Hoyts is promoting a 64-ounce Coke for $4.55 — with an option for a free refill during the show. You get to keep the cup.
Not suprisingly, the Big Gulp has proved a bottomless well for humorists, who tend to view the phenomenon with a jaundiced eye.
“This drink has an undertow,” said late-night comedian Dennis Miller. “I guess this is for the person who came directly off the surface of the sun and into the 7-Eleven.”
Comedian Louie Anderson pokes fun at the trend’s most appealing attribute: its bargain-creating potential. He describes sheepishly leaving a 7-Eleven with a 55-gallon drum — a purchase, he defensively tells customers, that cost “just a nickel more” than a large.
“There’s a certain bigness that Americans go for,” explains Louise Kramer, who covers the fast-food and beverage beat for Advertising Age. “It’s like the Great American Frontier.”
Making matters worse, a recent study shows that we may not be able to help ourselves.
In what is surely one of the zaniest experiments in the annals of modern science, research psychologist Dianne Engell gave 25 men in their 30s different portions of macaroni and cheese. The men at Natick Labs, an Army facility in Massachusetts, were randomly handed small, medium or large portions. The more they were given, Engell found, the more they ate. Yet they all reported being equally satiated.

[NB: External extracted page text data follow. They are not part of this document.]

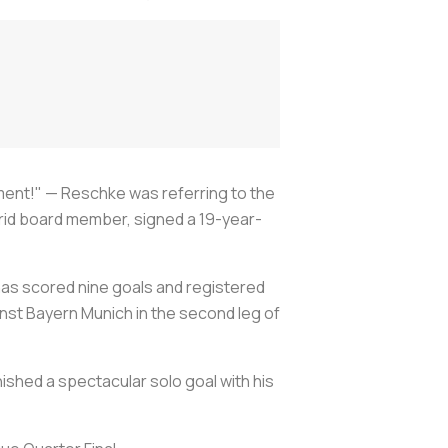
ment!" — Reschke was referring to the
rid board member, signed a 19-year-
has scored nine goals and registered
nst Bayern Munich in the second leg of
nished a spectacular solo goal with his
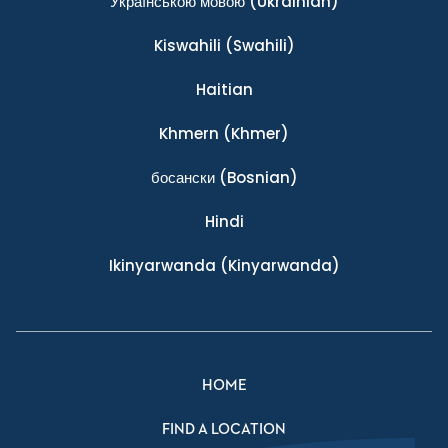
Українською мовою
(Ukrainian)
Kiswahili
(Swahili)
Haitian
Khmern
(Khmer)
босански
(Bosnian)
Hindi
Ikinyarwanda
(Kinyarwanda)
HOME
FIND A LOCATION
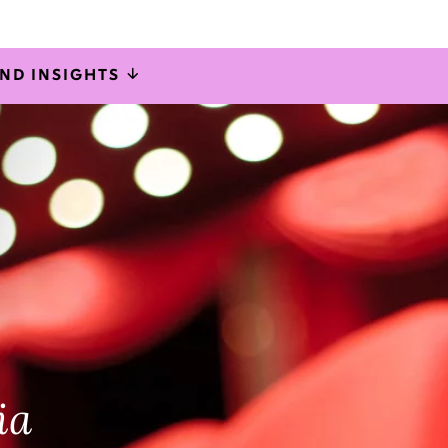
AND INSIGHTS
onal change
rations
ia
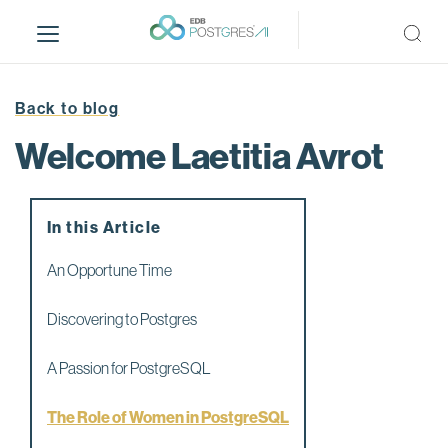
S
k
i
p
t
Back to blog
o
Welcome Laetitia Avrot
m
a
i
n
In this Article
c
An Opportune Time
o
n
Discovering to Postgres
t
e
A Passion for PostgreSQL
n
t
The Role of Women in PostgreSQL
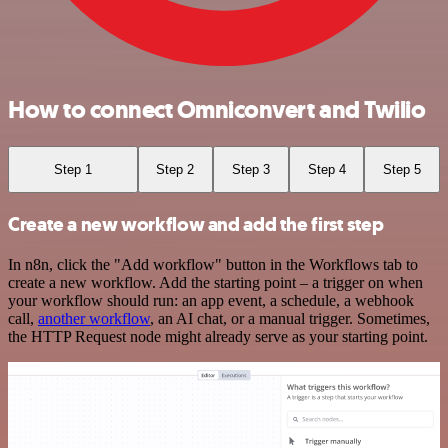
How to connect Omniconvert and Twilio
Step 1
Step 2
Step 3
Step 4
Step 5
Create a new workflow and add the first step
In n8n, click the "Add workflow" button in the Workflows tab to
create a new workflow. Add the starting point – a trigger on when
your workflow should run: an app event, a schedule, a webhook
call,
another workflow
, an AI chat, or a manual trigger. Sometimes,
the HTTP Request node might already serve as your starting point.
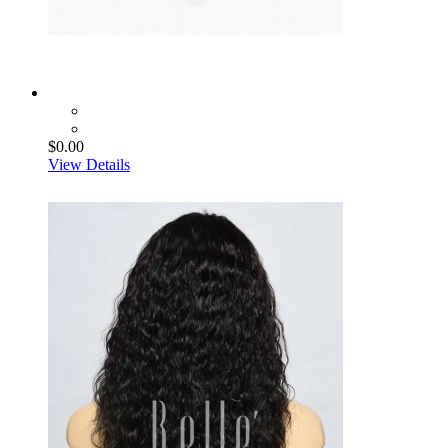
$0.00
View Details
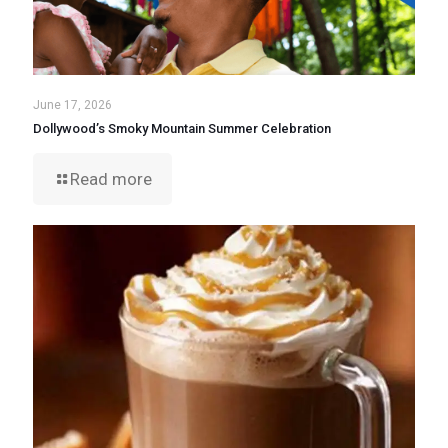
June 17, 2026
Dollywood’s Smoky Mountain Summer Celebration
Read more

The experiment suggests the trend has a potentially unlimited life span. Which begs the question: Will we supersize ourselves indefinitely — sort of a fast-food version of manifest destiny?
Once again, the experience of the Gulp is instructive.
In Canada, 7-Eleven once tried to outdo its gargantuan 64-ounce Double Gulp. Fueled by hubris, perhaps, or giddiness with the possibilities of the metric system, 7-Eleven officials introduced a 3-liter plastic bucket, a veritable Babel of beverage.
It flopped faster than New Coke.
“Can you imagine 3 liters of soda?” asks Potts of the Southland Corp. “It’s cumbersome. You can’t really drink out of it. It’s a damn bucket.”
Of course, that’s what they said back when the Gulp was first introduced in 1975.
A lot has changed since then. Bigness, it seems, is everywhere — in convenience stores, supermarkets and fast-food chains.
In Torrance, the place where it all began, residents may finally be learning of their hometown’s place in soft-drink lore.
“I’m going to tell the Torrance Historical Society all about it,” said Torrance Mayor Dee Hardison. “We might want to add the Big Gulp to a little corner of our museum.”